The term “intervention” has come to be used to describe a
collective act of familial tough love. A member of the family is behaving in a
self-destructive manner, and the sons and daughters, or fathers and mothers, or
aunts, uncles, cousins, and grandparents get together to sit down with the
loved one and talk a little tough common sense to him or her. Interventions are painful and do not always
work, but they are usually well-meaning expressions of genuine concern for a troubled
family member. When I was a boy, my father became an alcoholic. He was a quiet drunk
and simply became sleepy rather than rambunctious when he had had too much to
drink. The subject of his drinking was never mentioned because in a Jewish
family heavy drinking was a schande, a
shame, something not to be spoken of. I do not know whether he would have
benefited from an intervention, but none was ever organized.

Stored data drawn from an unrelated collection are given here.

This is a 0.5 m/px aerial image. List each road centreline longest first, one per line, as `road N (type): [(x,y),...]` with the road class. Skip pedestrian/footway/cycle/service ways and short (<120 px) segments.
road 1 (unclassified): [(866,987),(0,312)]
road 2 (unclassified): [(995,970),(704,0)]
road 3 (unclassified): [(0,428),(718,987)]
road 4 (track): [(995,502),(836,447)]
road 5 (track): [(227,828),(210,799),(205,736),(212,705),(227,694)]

Two days ago I was the object of an intervention. I had asked my niece to arrange a zoom call with my big sister who is 91 years
old and lives in a Southern California retirement community. I have not
actually seen Barbara in person in several years and I miss her. At 2 PM my
time (11 AM on the West Coast) we had a little get together via zoom. In
addition to myself and Barbara there were Linnea, who arranged the zoom call,
and her brother Josh who was, I think, somewhere in upstate New York.
I had sent a circular email around to the family members
telling them of my bad fall and assuring them that both my right hand and my
side were now feeling much better, although my cell phone was not and would
have to be replaced. When the call started, Barbara and Linnea started urging
me to use a cane or walker in order to avoid another fall – falls at my age are
a principal source of life-changing injury and are best avoided if at all
possible. I replied casually that I had tried walking sticks and a cane
when taking my morning walks and had found that they did not really help me at
all, so I had stopped using them.
I was just chatting, making customary family talk, but
Barbara and Linnea kept at it about the walker and all of a sudden it dawned on
me what was happening. I asked, only half in jest, “Is this an intervention?”

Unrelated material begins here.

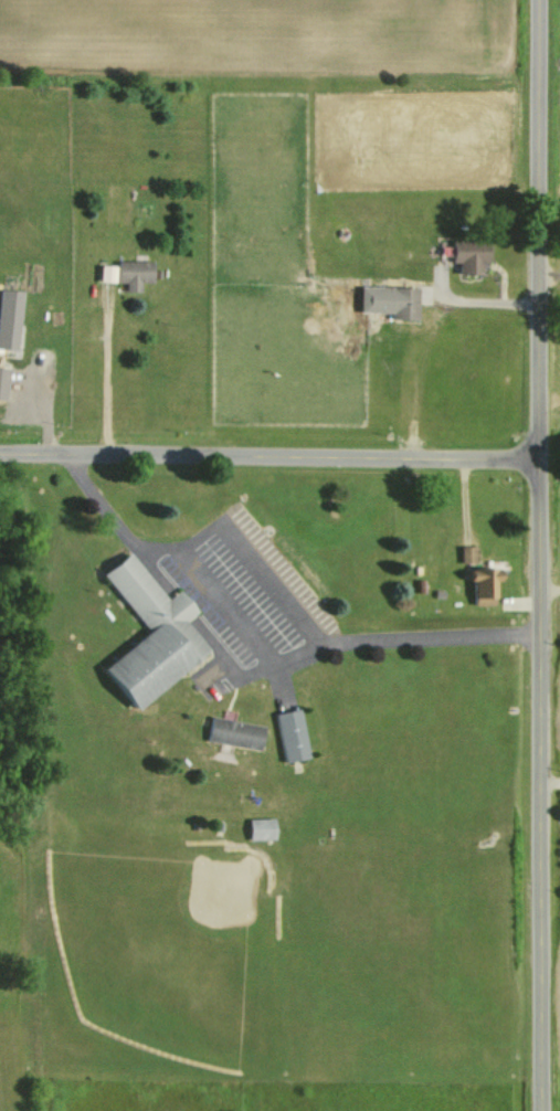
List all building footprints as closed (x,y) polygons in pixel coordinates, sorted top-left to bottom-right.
[(478,274),(478,262),(483,262),(483,241),(447,243),(448,262),(455,262),(456,274),(478,274)] [(112,282),(121,282),(121,291),(137,292),(138,282),(148,282),(148,261),(112,260),(112,282)] [(111,281),(111,265),(95,265),(95,281),(111,281)] [(415,287),(356,286),(356,312),(388,312),(388,319),(415,320),(415,287)] [(457,563),(470,562),(470,547),(456,547),(457,563)] [(128,710),(206,649),(183,620),(193,612),(176,590),(164,599),(127,552),(100,573),(145,631),(96,669),(128,710)] [(468,605),(490,604),(489,567),(460,568),(460,580),(468,580),(468,605)] [(304,757),(295,708),(271,713),(280,762),(304,757)] [(202,740),(255,751),(260,727),(207,716),(202,740)] [(248,840),(273,839),(273,818),(248,818),(248,840)]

They allowed as how it was. (Josh commented that he was not in on it.) The tone
was a light and casual, but it was clear that my sister and my niece meant it
and had spoken to each other about it before initiating the call.
It was hard for me to hear, and I know exactly why. As I
have grown older, it has become a point of pride for me to continue to be
active and effective, to be my wife’s principal caregiver, to be the one who
can always handle what is coming up, who can protect my wife (who is, after
all, a year older than I am, as she has been since I met her 74 years ago.) I
am aware, however embarrassing it may be, that I take great pride in having
become known around Carolina Meadows as someone who takes a long walk every
morning, winter or summer, getting to know the early morning walkers and dog
owners whom I see and say hello to on my way. All around me are men and women
using canes, using walkers, or in wheelchairs and I try with a certain quiet
desperation to hold off the time when I will be reduced to that condition.
Well, I am a great believer in pride, in keeping up a good
face, but a serious fall causing broken bones would really be a disaster in my
life. Let us face it, I was lucky to suffer no more than a fractured cell phone as
a consequence of this last incident. Susie has several walkers in our apartment and
so, with considerable reluctance, I appropriated one. It is a four wheel roller
and in the last day and a half, I have been using it around the apartment.
Later this morning, when it warms up a bit, I will go for a walk using the
roller. I cringe at what people will think when they see me go by. “Isn't that
Bob? He must have declined a good deal to have to use a roller. Oh well, it
comes to all of us.”
I continue to ride my exercycle five mornings a week,
increasing by 30 seconds each week the portion of that spent at a higher level
of difficulty. I am now up to 7 ½ minutes at the higher level and I will
continue as long as I can increasing the difficulty. I do this not because I
enjoy it, God knows, but because I have been told that aerobic exercise 150
minutes a week has proven to be successful in delaying the progress of
Parkinson’s disease.
Since Barbara reads my blog each day, she will know that her
intervention was successful. I have been trying all my life to live up to my
sister’s brilliant successes and her approval, which I hope I shall have earned,
will go some way to easing the pain of the intervention.